===== Input material

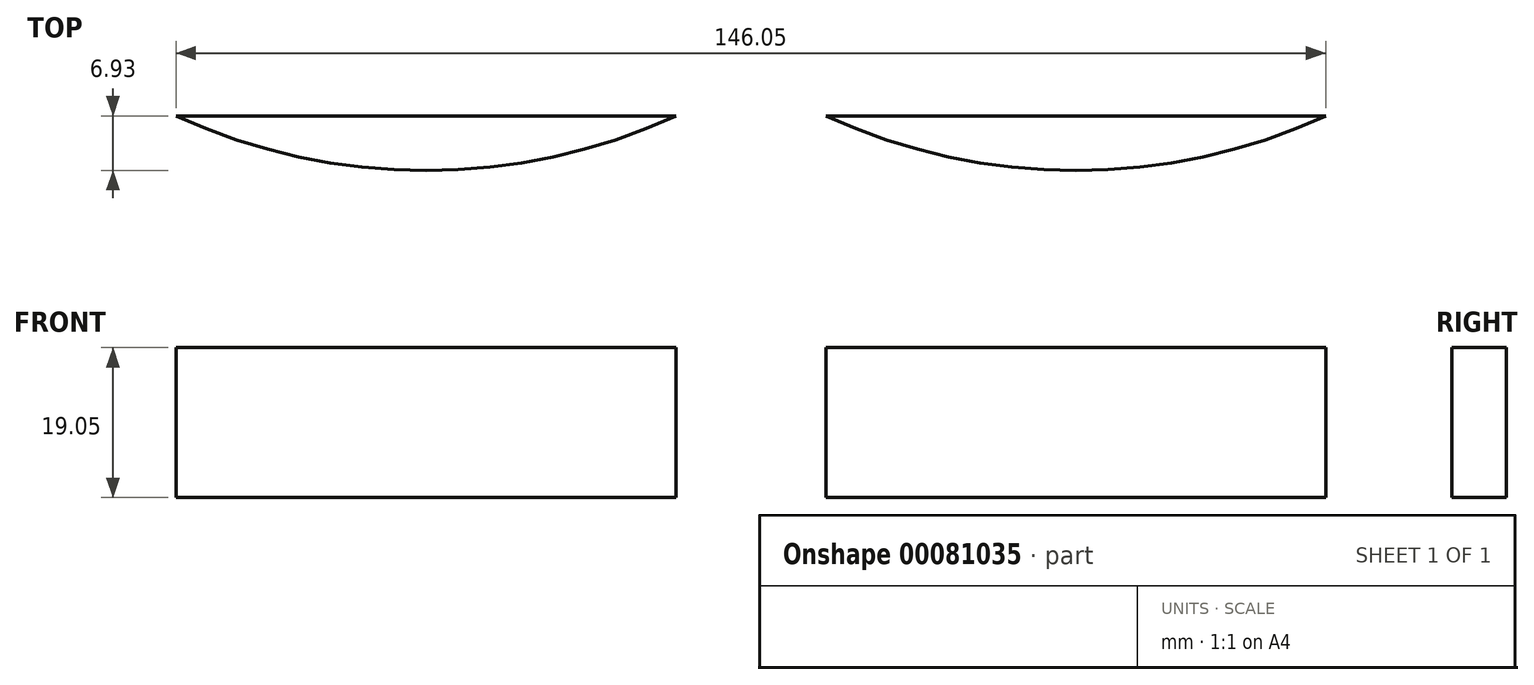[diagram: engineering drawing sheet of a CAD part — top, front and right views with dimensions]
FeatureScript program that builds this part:
annotation { "Feature Type Name" : "Feature", "Feature Type Description" : "" }
export const myFeature = defineFeature(function(context is Context, id is Id, definition is map)
    precondition{}
    {
        {
            var Q0;
            Q0=qCreatedBy(makeId("Front.planeOp"),FACE);
            var sketch = newSketch(context, id + "F0", { "sketchPlane" : qUnion([Q0])});
            skLineSegment(sketch, "E0.bottom", {"start": v(-129.2, -23.9) * mm, "end": v(124.8, -23.9) * mm});
            skLineSegment(sketch, "E0.top", {"start": v(-115.62, -42.95) * mm, "end": v(124.8, -42.95) * mm});
            skLineSegment(sketch, "E0.left", {"start": v(-129.2, -23.9) * mm, "end": v(-129.2, -29.37) * mm});
            skLineSegment(sketch, "E0.right", {"start": v(124.8, -23.9) * mm, "end": v(124.8, -42.95) * mm});
            skLineSegment(sketch, "E1", {"start": v(-129.2, -29.37) * mm, "end": v(-115.62, -42.95) * mm});
            skSolve(sketch);
        }
        {
            var Q0;
            Q0=makeQuery(id+"F0.imprint","IMPRINT",FACE,{"disambiguationData":[TD([[makeQuery(id+"F0.imprint","IMPRINT",EDGE,{"derivedFrom":sQuery(id+"F0.wireOp",EDGE,"E0.bottom")}),-1.0]])]});
            extrude(context, id + "F1", {"entities" : qUnion([Q0]), "depth" : 50.8 * mm});
        }
        {
            var Q0;
            Q0=qCreatedBy(makeId("Top.planeOp"),FACE);
            var sketch = newSketch(context, id + "F2", { "sketchPlane" : qUnion([Q0])});
            skCircle(sketch, "E2", {"center": v(-110.15, -25.4) * mm, "radius": 2.22 * mm});
            skCircle(sketch, "E3", {"center": v(-84.75, -25.4) * mm, "radius": 2.22 * mm});
            skSolve(sketch);
        }
        {
            var Q0;
            Q0=sQuery(id+"F2.wireOp",VERTEX,"E2.center");
            var Q1;
            Q1=sQuery(id+"F2.wireOp",VERTEX,"E3.center");
            var Q2;
            Q2=makeQuery(id+"F1.opExtrude","SWEPT_BODY",BODY,{"disambiguationData":[OSD([sQuery(id+"F0.wireOp",EDGE,"E0.bottom"),sQuery(id+"F0.wireOp",EDGE,"E0.top"),sQuery(id+"F0.wireOp",EDGE,"E0.left"),sQuery(id+"F0.wireOp",EDGE,"E0.right"),sQuery(id+"F0.wireOp",EDGE,"E1")])]});
            hole(context, id + "F3", {"style" : HoleStyle.SIMPLE, "endStyle" : HoleEndStyle.THROUGH, "holeDiameter" : 4.44 * mm, "locations" : qUnion([Q0, Q1]), "scope" : qUnion([Q2]), "isTappedThrough" : true});
        }
        {
            var Q0;
            Q0=makeQuery(id+"F1.opExtrude","SWEPT_FACE",FACE,{"disambiguationData":[OSD([sQuery(id+"F0.wireOp",EDGE,"E0.top")])]});
            var sketch = newSketch(context, id + "F4", { "sketchPlane" : qUnion([Q0])});
            skCircle(sketch, "E4", {"center": v(-110.15, 25.4) * mm, "radius": 4.76 * mm});
            skCircle(sketch, "E5", {"center": v(-84.75, 25.4) * mm, "radius": 4.76 * mm});
            skSolve(sketch);
        }
        {
            var Q0;
            Q0=sQuery(id+"F4.wireOp",VERTEX,"E4.center");
            var Q1;
            Q1=sQuery(id+"F4.wireOp",VERTEX,"E5.center");
            var Q2;
            Q2=makeQuery(id+"F1.opExtrude","SWEPT_BODY",BODY,{"disambiguationData":[OSD([sQuery(id+"F0.wireOp",EDGE,"E0.bottom"),sQuery(id+"F0.wireOp",EDGE,"E0.top"),sQuery(id+"F0.wireOp",EDGE,"E0.left"),sQuery(id+"F0.wireOp",EDGE,"E0.right"),sQuery(id+"F0.wireOp",EDGE,"E1")])]});
            hole(context, id + "F5", {"style" : HoleStyle.SIMPLE, "endStyle" : HoleEndStyle.BLIND, "holeDiameter" : 9.52 * mm, "holeDepth" : 5.08 * mm, "locations" : qUnion([Q0, Q1]), "scope" : qUnion([Q2])});
        }
        {
            var Q0;
            Q0=makeQuery(id+"F1.opExtrude","CAP_FACE",FACE,{"disambiguationData":[OSD([sQuery(id+"F0.wireOp",EDGE,"E0.bottom"),sQuery(id+"F0.wireOp",EDGE,"E0.top"),sQuery(id+"F0.wireOp",EDGE,"E0.left"),sQuery(id+"F0.wireOp",EDGE,"E0.right"),sQuery(id+"F0.wireOp",EDGE,"E1")])],"isStart":false});
            var sketch = newSketch(context, id + "F6", { "sketchPlane" : qUnion([Q0])});
            skText(sketch, "E6", { "text": "2\"", "fontName": "OpenSans-Regular.ttf"});
            const initialGuessF6  = {"E6": [0.074, -0.03586, 1, 0, 0.00488]};
            skSetInitialGuess(sketch, initialGuessF6);
            skSolve(sketch);
        }
        {
            var Q0;
            Q0 = qSketchRegion(id + "F6", true);
            extrude(context, id + "F7", {"entities" : qUnion([Q0]), "operationType" : NewBodyOperationType.REMOVE, "oppositeDirection" : true, "depth" : 2.54 * mm});
        }
        {
            var Q0;
            Q0=makeQuery(id+"F1.opExtrude","CAP_FACE",FACE,{"disambiguationData":[OSD([sQuery(id+"F0.wireOp",EDGE,"E0.bottom"),sQuery(id+"F0.wireOp",EDGE,"E0.top"),sQuery(id+"F0.wireOp",EDGE,"E0.left"),sQuery(id+"F0.wireOp",EDGE,"E0.right"),sQuery(id+"F0.wireOp",EDGE,"E1")])],"isStart":true});
            var sketch = newSketch(context, id + "F8", { "sketchPlane" : qUnion([Q0])});
            skText(sketch, "E7", { "text": "2\"\n", "fontName": "OpenSans-Regular.ttf"});
            const initialGuessF8  = {"E7": [-0.08015, -0.03586, 1, 0, 0.00488]};
            skSetInitialGuess(sketch, initialGuessF8);
            skSolve(sketch);
        }
        {
            var Q0;
            Q0 = qSketchRegion(id + "F8", true);
            extrude(context, id + "F9", {"entities" : qUnion([Q0]), "operationType" : NewBodyOperationType.REMOVE, "oppositeDirection" : true, "depth" : 2.54 * mm});
        }
        {
            var Q0;
            Q0=makeQuery(id+"F1.opExtrude","SWEPT_FACE",FACE,{"disambiguationData":[OSD([sQuery(id+"F0.wireOp",EDGE,"E0.bottom")])]});
            var sketch = newSketch(context, id + "F10", { "sketchPlane" : qUnion([Q0])});
            skArc(sketch, "E8", {"start": v(-46.65, -50.8) * mm, "mid": v(-78.4, -43.87) * mm, "end": v(-110.15, -50.8) * mm});
            skArc(sketch, "E9", {"start": v(35.9, -50.8) * mm, "mid": v(4.15, -43.87) * mm, "end": v(-27.6, -50.8) * mm});
            skLineSegment(sketch, "E10", {"start": v(-110.15, -50.8) * mm, "end": v(-46.65, -50.8) * mm});
            skLineSegment(sketch, "E11", {"start": v(-27.6, -50.8) * mm, "end": v(35.9, -50.8) * mm});
            skLineSegment(sketch, "E12", {"start": v(-129.2, -25.4) * mm, "end": v(124.8, -25.4) * mm, "construction": true});
            skArc(sketch, "E13.MirrorCS", {"start": v(-46.65, 0) * mm, "mid": v(-78.4, -6.93) * mm, "end": v(-110.15, 0) * mm});
            skArc(sketch, "E14.MirrorCS", {"start": v(35.9, 0) * mm, "mid": v(4.15, -6.93) * mm, "end": v(-27.6, 0) * mm});
            skSolve(sketch);
        }
        {
            var Q0;
            {var subQ0=sQuery(id+"F10.wireOp",EDGE,"E13.MirrorCS");Q0=makeQuery(id+"F10.imprint","IMPRINT",FACE,{"disambiguationData":[TD([[makeQuery(id+"F10.imprint","IMPRINT",EDGE,{"derivedFrom":subQ0}),-1.0]])]});}
            var Q1;
            {var subQ0=sQuery(id+"F10.wireOp",EDGE,"E14.MirrorCS");Q1=makeQuery(id+"F10.imprint","IMPRINT",FACE,{"disambiguationData":[TD([[makeQuery(id+"F10.imprint","IMPRINT",EDGE,{"derivedFrom":subQ0}),-1.0]])]});}
            var Q2;
            Q2=makeQuery(id+"F10.imprint","IMPRINT",FACE,{"disambiguationData":[TD([[makeQuery(id+"F10.imprint","IMPRINT",EDGE,{"derivedFrom":sQuery(id+"F10.wireOp",EDGE,"E9")}),1.0]])]});
            var Q3;
            Q3=makeQuery(id+"F10.imprint","IMPRINT",FACE,{"disambiguationData":[TD([[makeQuery(id+"F10.imprint","IMPRINT",EDGE,{"derivedFrom":sQuery(id+"F10.wireOp",EDGE,"E8")}),1.0]])]});
            extrude(context, id + "F11", {"entities" : qUnion([Q0, Q1, Q2, Q3]), "operationType" : NewBodyOperationType.REMOVE, "endBound" : BoundingType.THROUGH_ALL, "oppositeDirection" : true, "depth" : 25.4 * mm});
        }
    });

==========

Given instruction: Copy the material verbatim from its very beginning down through the line containing "v(-110.15, -25.4) *", including that line, and leave the pictures out of your reproduction.

Solution below:
[diagram: engineering drawing sheet of a CAD part — top, front and right views with dimensions]
FeatureScript program that builds this part:
annotation { "Feature Type Name" : "Feature", "Feature Type Description" : "" }
export const myFeature = defineFeature(function(context is Context, id is Id, definition is map)
    precondition{}
    {
        {
            var Q0;
            Q0=qCreatedBy(makeId("Front.planeOp"),FACE);
            var sketch = newSketch(context, id + "F0", { "sketchPlane" : qUnion([Q0])});
            skLineSegment(sketch, "E0.bottom", {"start": v(-129.2, -23.9) * mm, "end": v(124.8, -23.9) * mm});
            skLineSegment(sketch, "E0.top", {"start": v(-115.62, -42.95) * mm, "end": v(124.8, -42.95) * mm});
            skLineSegment(sketch, "E0.left", {"start": v(-129.2, -23.9) * mm, "end": v(-129.2, -29.37) * mm});
            skLineSegment(sketch, "E0.right", {"start": v(124.8, -23.9) * mm, "end": v(124.8, -42.95) * mm});
            skLineSegment(sketch, "E1", {"start": v(-129.2, -29.37) * mm, "end": v(-115.62, -42.95) * mm});
            skSolve(sketch);
        }
        {
            var Q0;
            Q0=makeQuery(id+"F0.imprint","IMPRINT",FACE,{"disambiguationData":[TD([[makeQuery(id+"F0.imprint","IMPRINT",EDGE,{"derivedFrom":sQuery(id+"F0.wireOp",EDGE,"E0.bottom")}),-1.0]])]});
            extrude(context, id + "F1", {"entities" : qUnion([Q0]), "depth" : 50.8 * mm});
        }
        {
            var Q0;
            Q0=qCreatedBy(makeId("Top.planeOp"),FACE);
            var sketch = newSketch(context, id + "F2", { "sketchPlane" : qUnion([Q0])});
            skCircle(sketch, "E2", {"center": v(-110.15, -25.4) * mm, "radius": 2.22 * mm});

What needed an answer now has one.